Scheduling Job Involving both RAM and CPU

Overview

The question was part of a system design question, where I had to design 2 functions:

Schedule a Job
Check if Job is finished
The criteria for scheduling a job on a rack of machines, was that each job requires a certain amount of CPU & RAM, and each machine has different amount of CPU & RAM.

So how do I go about optimally scheduling jobs on it?

Multiple jobs could be scheduled on the same machine, as long as it can support it.

Second part was to check if the Job is finished or not.

Solution

Category the job with CPU&Memory, such as S, M, L, XL.
Prioritize the job.
Use message queues to publish job. Meanwhile, provide an API layer to get job/update job info (including status)
Each worker node subscribe to the message queues.
Worker Node itself have logic to determine which kind of job it could get, based on its current CPU/Memory consumption.
The job running on worker node is isolated, worker node have daemon to monitor the job’s resource consumption/status, able to kill the job if found job is dead or exceed resource quota.
Worker node daemon will update job status to the API layer, periodically.
Have monitor to check the message queue length, dynamically scale machines.
Have monitors to monitor the job progress, if one job don’t have update for long time, mark the host worker node as un-healthy and release the job task. This monitor could co-locate on worker nodes and monitor each other.

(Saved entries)
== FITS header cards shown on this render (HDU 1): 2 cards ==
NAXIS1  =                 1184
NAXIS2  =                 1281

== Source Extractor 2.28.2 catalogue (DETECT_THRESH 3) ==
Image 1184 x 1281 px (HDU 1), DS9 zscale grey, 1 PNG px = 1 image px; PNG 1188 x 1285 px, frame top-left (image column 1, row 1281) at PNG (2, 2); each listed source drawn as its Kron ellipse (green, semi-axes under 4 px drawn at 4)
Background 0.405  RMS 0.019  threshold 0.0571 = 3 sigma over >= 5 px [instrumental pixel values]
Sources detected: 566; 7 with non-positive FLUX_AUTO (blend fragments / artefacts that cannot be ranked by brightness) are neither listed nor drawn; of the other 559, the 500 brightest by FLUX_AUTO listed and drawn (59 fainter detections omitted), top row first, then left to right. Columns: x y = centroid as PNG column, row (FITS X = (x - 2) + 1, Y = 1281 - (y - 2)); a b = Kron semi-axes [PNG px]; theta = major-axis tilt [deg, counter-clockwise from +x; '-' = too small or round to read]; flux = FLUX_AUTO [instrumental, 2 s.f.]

Given exercise 1: In the job-scheduling text, what size categories are jobs sorted into by CPU and memory?
Given exercise 2: Transcribe the part of the job-scheduling text that opens with the words containing "Second part was" and closes with "API layer, periodically.".
Rely only on the job-scheduling text.

Answer 1: S, M, L, and XL.

Answer 2:
Second part was to check if the Job is finished or not.

Solution

Category the job with CPU&Memory, such as S, M, L, XL.
Prioritize the job.
Use message queues to publish job. Meanwhile, provide an API layer to get job/update job info (including status)
Each worker node subscribe to the message queues.
Worker Node itself have logic to determine which kind of job it could get, based on its current CPU/Memory consumption.
The job running on worker node is isolated, worker node have daemon to monitor the job’s resource consumption/status, able to kill the job if found job is dead or exceed resource quota.
Worker node daemon will update job status to the API layer, periodically.